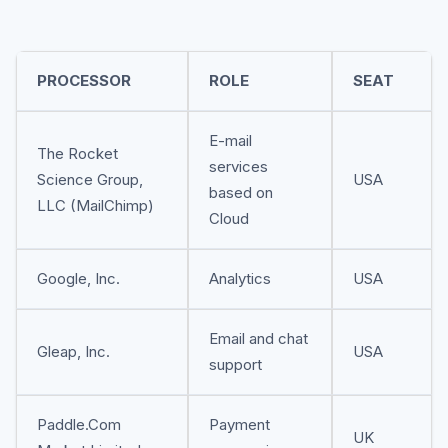
PROCESSOR
ROLE
SEAT
E-mail
The Rocket
services
Science Group,
USA
based on
LLC (MailChimp)
Cloud
Google, Inc.
Analytics
USA
Email and chat
Gleap, Inc.
USA
support
Paddle.Com
Payment
UK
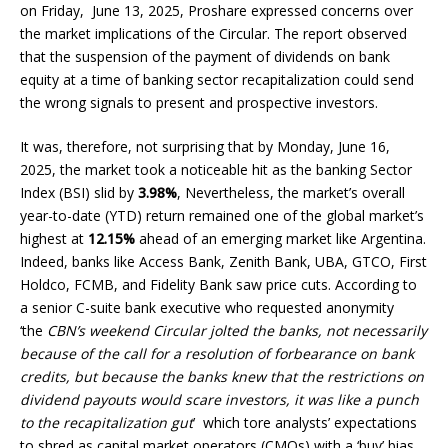
on Friday, June 13, 2025, Proshare expressed concerns over
the market implications of the Circular. The report observed
that the suspension of the payment of dividends on bank
equity at a time of banking sector recapitalization could send
the wrong signals to present and prospective investors.
It was, therefore, not surprising that by Monday, June 16,
2025, the market took a noticeable hit as the banking Sector
Index (BSI) slid by
3.98%
, Nevertheless, the market’s overall
year-to-date (YTD) return remained one of the global market’s
highest at
12.15%
ahead of an emerging market like Argentina.
Indeed, banks like Access Bank, Zenith Bank, UBA, GTCO, First
Holdco, FCMB, and Fidelity Bank saw price cuts. According to
a senior C-suite bank executive who requested anonymity
‘the
CBN’s weekend Circular jolted the banks, not necessarily
because of the call for a resolution of forbearance on bank
credits, but because the banks knew that the restrictions on
dividend payouts would scare investors, it was like a punch
to the recapitalization gut
’ which tore analysts’ expectations
to shred as capital market operators (CMOs) with a ‘buy’ bias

EXERCISE DESCRIPTION:
Please rewrite all of the material above with "Circular" changed to "Directive" wherever it occurs and nothing else altered. Leave out the pictures.

ANSWER:
PROCESSOR
ROLE
SEAT
E-mail
The Rocket
services
Science Group,
USA
based on
LLC (MailChimp)
Cloud
Google, Inc.
Analytics
USA
Email and chat
Gleap, Inc.
USA
support
Paddle.Com
Payment
UK
on Friday, June 13, 2025, Proshare expressed concerns over
the market implications of the Directive. The report observed
that the suspension of the payment of dividends on bank
equity at a time of banking sector recapitalization could send
the wrong signals to present and prospective investors.
It was, therefore, not surprising that by Monday, June 16,
2025, the market took a noticeable hit as the banking Sector
Index (BSI) slid by
3.98%
, Nevertheless, the market’s overall
year-to-date (YTD) return remained one of the global market’s
highest at
12.15%
ahead of an emerging market like Argentina.
Indeed, banks like Access Bank, Zenith Bank, UBA, GTCO, First
Holdco, FCMB, and Fidelity Bank saw price cuts. According to
a senior C-suite bank executive who requested anonymity
‘the
CBN’s weekend Directive jolted the banks, not necessarily
because of the call for a resolution of forbearance on bank
credits, but because the banks knew that the restrictions on
dividend payouts would scare investors, it was like a punch
to the recapitalization gut
’ which tore analysts’ expectations
to shred as capital market operators (CMOs) with a ‘buy’ bias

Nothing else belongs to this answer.